Records from a data collection:
>>
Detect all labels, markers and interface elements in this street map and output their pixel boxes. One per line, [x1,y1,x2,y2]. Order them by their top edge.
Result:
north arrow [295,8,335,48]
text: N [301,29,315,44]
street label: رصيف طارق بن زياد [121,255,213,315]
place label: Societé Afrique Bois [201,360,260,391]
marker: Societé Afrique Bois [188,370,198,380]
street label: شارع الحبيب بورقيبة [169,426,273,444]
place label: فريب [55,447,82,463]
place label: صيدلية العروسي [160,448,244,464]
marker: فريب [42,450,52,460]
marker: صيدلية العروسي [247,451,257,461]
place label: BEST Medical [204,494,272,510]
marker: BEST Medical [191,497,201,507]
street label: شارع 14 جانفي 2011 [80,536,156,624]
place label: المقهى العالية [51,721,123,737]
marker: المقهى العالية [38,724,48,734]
<<
*Description of the task:* Copy out all the entries exactly once more.

*Your solution:*
Detect all labels, markers and interface elements in this street map and output their pixel boxes. One per line, [x1,y1,x2,y2]. Order them by their top edge.
Result:
north arrow [295,8,335,48]
text: N [301,29,315,44]
street label: رصيف طارق بن زياد [121,255,213,315]
place label: Societé Afrique Bois [201,360,260,391]
marker: Societé Afrique Bois [188,370,198,380]
street label: شارع الحبيب بورقيبة [169,426,273,444]
place label: فريب [55,447,82,463]
place label: صيدلية العروسي [160,448,244,464]
marker: فريب [42,450,52,460]
marker: صيدلية العروسي [247,451,257,461]
place label: BEST Medical [204,494,272,510]
marker: BEST Medical [191,497,201,507]
street label: شارع 14 جانفي 2011 [80,536,156,624]
place label: المقهى العالية [51,721,123,737]
marker: المقهى العالية [38,724,48,734]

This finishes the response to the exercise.